PROBLEM 1 => Repeat the court passage on voluntary arbitration from "Art. 262. Jurisdiction" up to and including "and bargaining deadlocks.", with no changes.

PAGE EXTRACT =>
--- --- ---

Art. 262. Jurisdiction over other labor disputes. The Voluntary Arbitrator or panel of Voluntary Arbitrators, upon agreement of the parties, shall also hear and decide all other labor disputes including unfair labor practices and bargaining deadlocks.
In construing the above provisions, we held in San Jose vs. NLRC,  that the jurisdiction of the Labor Arbiter and the Voluntary Arbitrator or Panel of Voluntary Arbitrators over the cases enumerated in the Labor Code, Articles 217, 261 and 262, can possibly include money claims in one form or another. Comparatively, in Reformist Union of R.B. Liner, Inc. vs. NLRC, compulsory arbitration has been defined both as the process of settlement of labor disputes by a government agency which has the authority to investigate and to make an award which is binding on all the parties, and as a mode of arbitration where the parties are compelled to accept the resolution of their dispute through arbitration by a third party (emphasis supplied). While a voluntary arbitrator is not part of the governmental unit or labor departments personnel, said arbitrator renders arbitration services provided for under labor laws.
Generally, the arbitrator is expected to decide only those questions expressly delineated by the submission agreement. Nevertheless, the arbitrator can assume that he has the necessary power to make a final settlement since arbitration is the final resort for the adjudication of disputes. The succinct reasoning enunciated by the CA in support of its holding, that the Voluntary Arbitrator in a labor controversy has jurisdiction to render the questioned arbitral awards, deserves our concurrence, thus:
In general, the arbitrator is expected to decide those questions expressly stated and limited in the submission agreement. However, since arbitration is the final resort for the adjudication of disputes, the arbitrator can assume that he has the power to make a final settlement. Thus, assuming that the submission empowers the arbitrator to decide whether an employee was discharged for just cause, the arbitrator in this instance can reasonable assume that his powers extended beyond giving a yes-or-no answer and included the power to reinstate him with or without back pay.
In one case, the Supreme Court stressed that xxx the Voluntary Arbitrator had plenary jurisdiction and authority to interpret the agreement to arbitrate and to determine the scope of his own authority subject only, in a proper case, to the certiorari jurisdiction of this Court. The Arbitrator, as already indicated, viewed his authority as embracing not merely the determination of the abstract question of whether or not a performance bonus was to be granted but also, in the affirmative case, the amount thereof.
By the same token, the issue of regularization should be viewed as two-tiered issue. While the submission agreement mentioned only the determination of the date or regularization, law and jurisprudence give the voluntary arbitrator enough leeway of authority as well as adequate prerogative to accomplish the reason for which the law on voluntary arbitration was created speedy labor justice. It bears stressing that the underlying reason why this case arose is to settle, once and for all, the ultimate question of whether respondent employees are entitled to higher benefits. To require them to file another action for payment of such benefits would certainly undermine labor proceedings and contravene the constitutional mandate providing full protection to labor.

--- --- ---

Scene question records
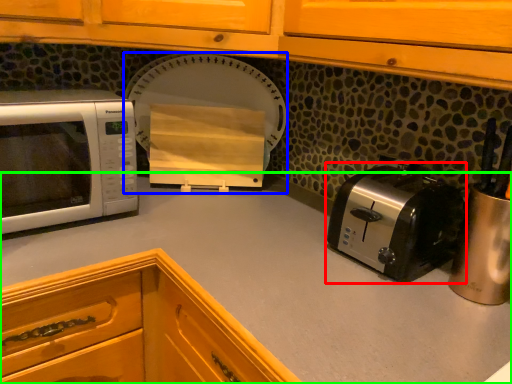
Question: Which object is positioned farthest from toaster (highlighted by a red box)? Select from appliance (highlighted by a blue box) and countertop (highlighted by a green box).

Choices:
 (A) appliance
 (B) countertop

Answer: (A)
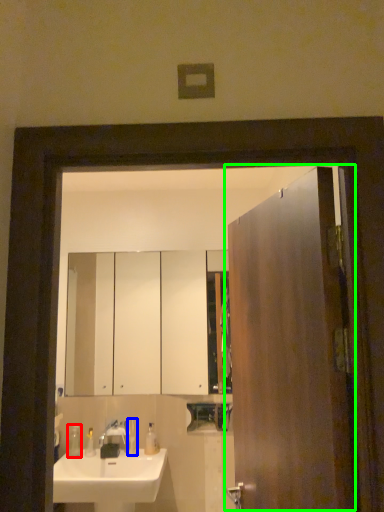
Question: Which object is the farthest from soap dispenser (highlighted by a red box)? Choose among these: toiletry (highlighted by a blue box) or door (highlighted by a green box).

Choices:
 (A) toiletry
 (B) door

Answer: (B)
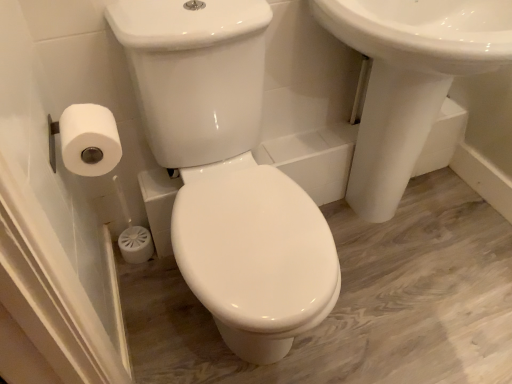
In order to click on vacant area situated below white glossy sink at upper right (from a real-world perspective) in this screenshot , I will do `click(394, 225)`.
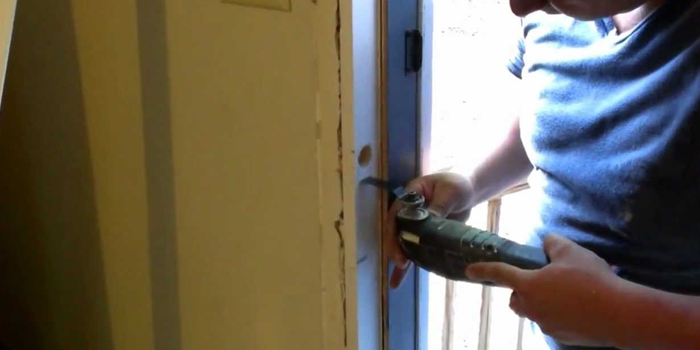
At what (x,y) coordinates should I click in order to perform the action: click on beige wall. Please return your answer as a coordinate pair (x, y). The image size is (700, 350). Looking at the image, I should click on (242, 175).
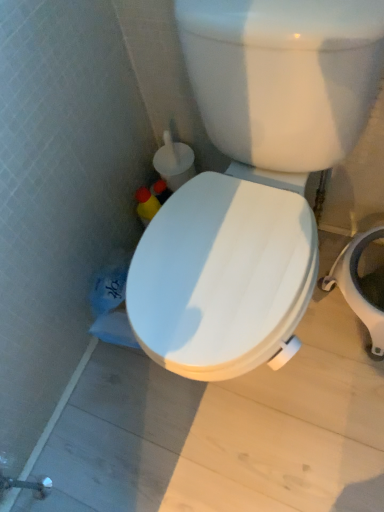
Question: Based on their sizes in the image, would you say white glossy toilet seat at center is bigger or smaller than white plastic bidet at right?

Choices:
 (A) small
 (B) big

Answer: (B)

Question: Considering their positions, is white glossy toilet seat at center located in front of or behind white plastic bidet at right?

Choices:
 (A) behind
 (B) front

Answer: (B)

Question: Is white glossy toilet seat at center wider or thinner than white plastic bidet at right?

Choices:
 (A) thin
 (B) wide

Answer: (B)

Question: Considering the positions of point (374, 232) and point (150, 264), is point (374, 232) closer or farther from the camera than point (150, 264)?

Choices:
 (A) farther
 (B) closer

Answer: (A)

Question: Is white plastic bidet at right wider or thinner than white glossy toilet seat at center?

Choices:
 (A) wide
 (B) thin

Answer: (B)

Question: Would you say white plastic bidet at right is to the left or to the right of white glossy toilet seat at center in the picture?

Choices:
 (A) left
 (B) right

Answer: (B)

Question: Considering the positions of white plastic bidet at right and white glossy toilet seat at center in the image, is white plastic bidet at right bigger or smaller than white glossy toilet seat at center?

Choices:
 (A) big
 (B) small

Answer: (B)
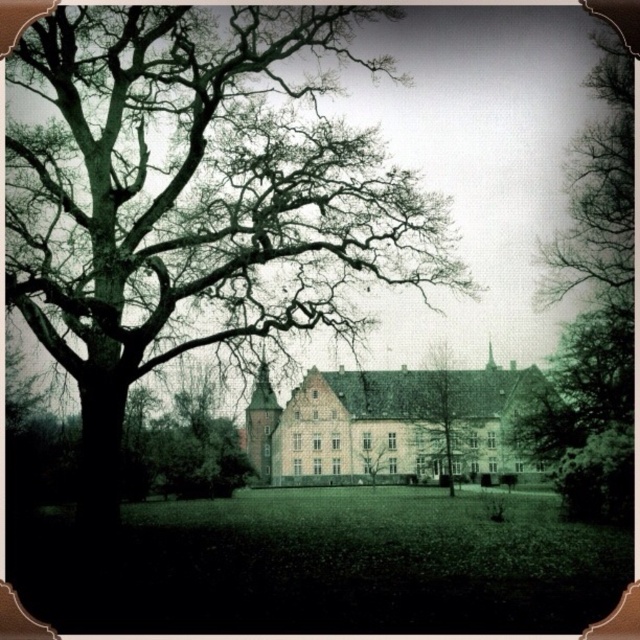
Question: From the image, what is the correct spatial relationship of smooth bark tree at center in relation to green leafy tree at center?

Choices:
 (A) right
 (B) left

Answer: (A)

Question: Is green leafy tree at right closer to the viewer compared to green leafy tree at center?

Choices:
 (A) yes
 (B) no

Answer: (A)

Question: Which of the following is the closest to the observer?

Choices:
 (A) (278, 188)
 (B) (426, 378)

Answer: (A)

Question: Is smooth bark tree at center bigger than green leafy tree at center?

Choices:
 (A) yes
 (B) no

Answer: (A)

Question: Among these points, which one is farthest from the camera?

Choices:
 (A) (248, 410)
 (B) (294, 180)
 (C) (374, 476)

Answer: (A)

Question: Which of the following is the farthest from the observer?

Choices:
 (A) white smooth building at center
 (B) dark green textured tree at left
 (C) green leafy tree at right

Answer: (C)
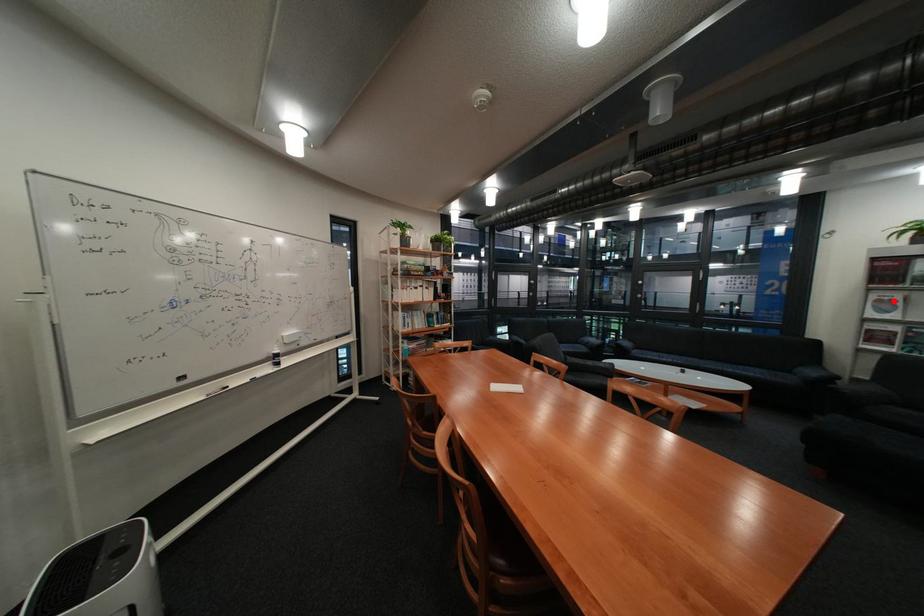
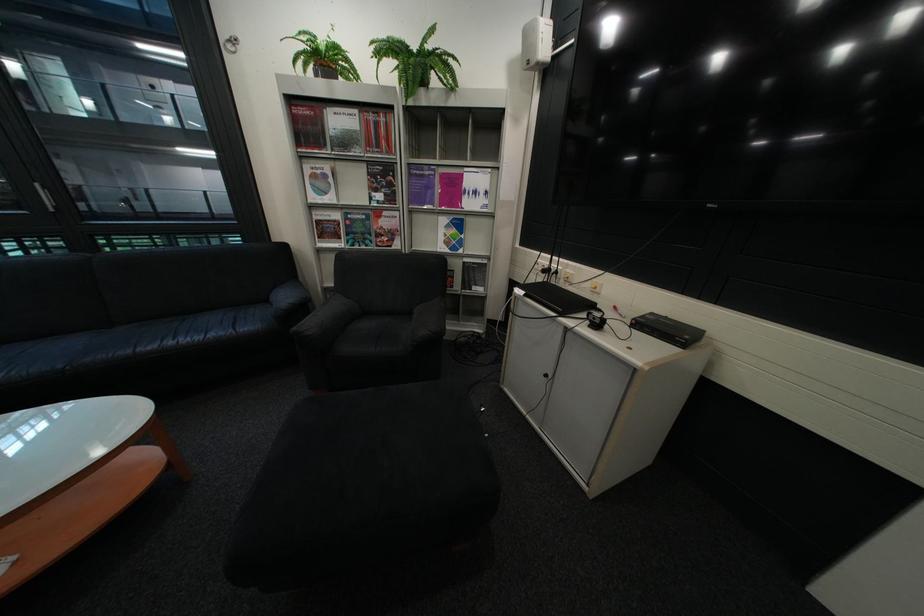
Question: A red point is marked in image1. In image2, is the corresponding 3D point closer to the camera or farther? Reply with the corresponding letter.

Choices:
 (A) The corresponding 3D point is closer.
 (B) The corresponding 3D point is farther.

Answer: (A)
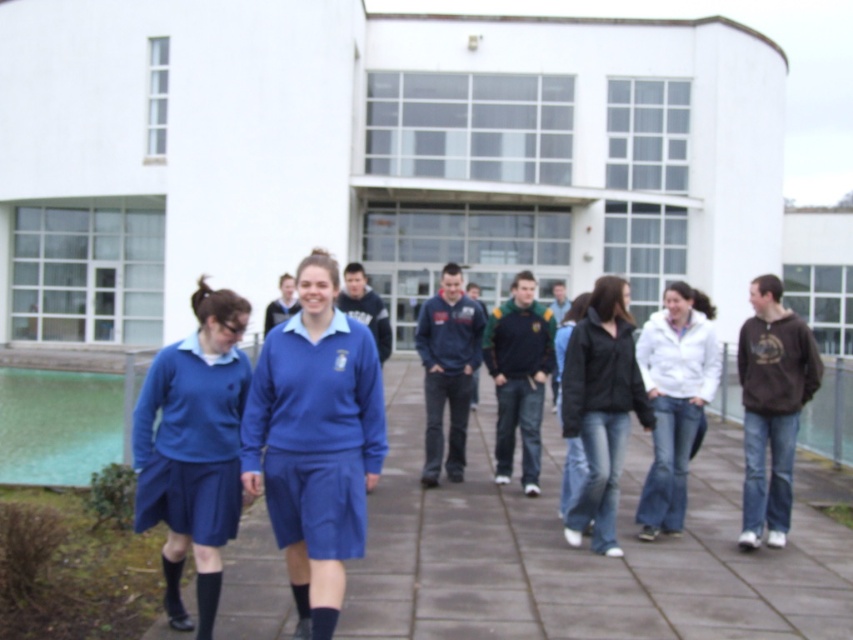
You are a photographer standing to the right of the group. You want to capture both the matte blue uniform at center and the black matte jacket at center in a single frame. Based on their sizes, which one might require you to adjust your camera angle more to ensure both are fully visible?

Answer: The matte blue uniform at center might be wider than the black matte jacket at center, so you might need to adjust your camera angle more to accommodate its width to ensure both are fully visible.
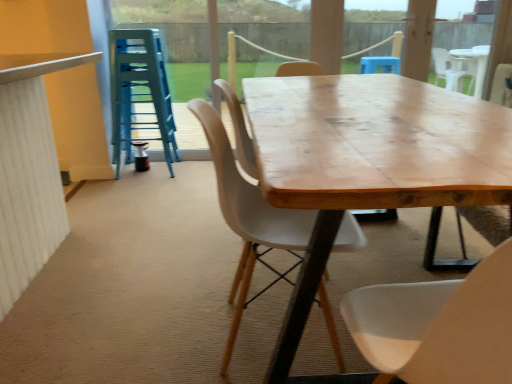
Question: Is transparent glass door at upper center inside or outside of wooden chair at center?

Choices:
 (A) outside
 (B) inside

Answer: (A)

Question: Is point (298, 52) positioned closer to the camera than point (262, 221)?

Choices:
 (A) farther
 (B) closer

Answer: (A)

Question: Estimate the real-world distances between objects in this image. Which object is closer to the wooden table at center?

Choices:
 (A) blue plastic stool at left
 (B) wooden chair at center
 (C) transparent glass door at upper center

Answer: (B)

Question: Estimate the real-world distances between objects in this image. Which object is closer to the transparent glass door at upper center?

--- --- ---

PROBLEM 2 => Render the listing lines from the line with "Question: Among these" up to and including the line with "Question: Which of the following is the farthest" as a Markdown table with the columns Row and Line, leaving out blank lines.

FULL SOLUTION 1 =>
Art. 262. Jurisdiction over other labor disputes. The Voluntary Arbitrator or panel of Voluntary Arbitrators, upon agreement of the parties, shall also hear and decide all other labor disputes including unfair labor practices and bargaining deadlocks.

FULL SOLUTION 2 =>
| Row | Line |
|---|---|
| 1 | Question: Among these points, which one is farthest from the camera? |
| 2 | Choices: |
| 3 |  (A) (248, 410) |
| 4 |  (B) (294, 180) |
| 5 |  (C) (374, 476) |
| 6 | Answer: (A) |
| 7 | Question: Which of the following is the farthest from the observer? |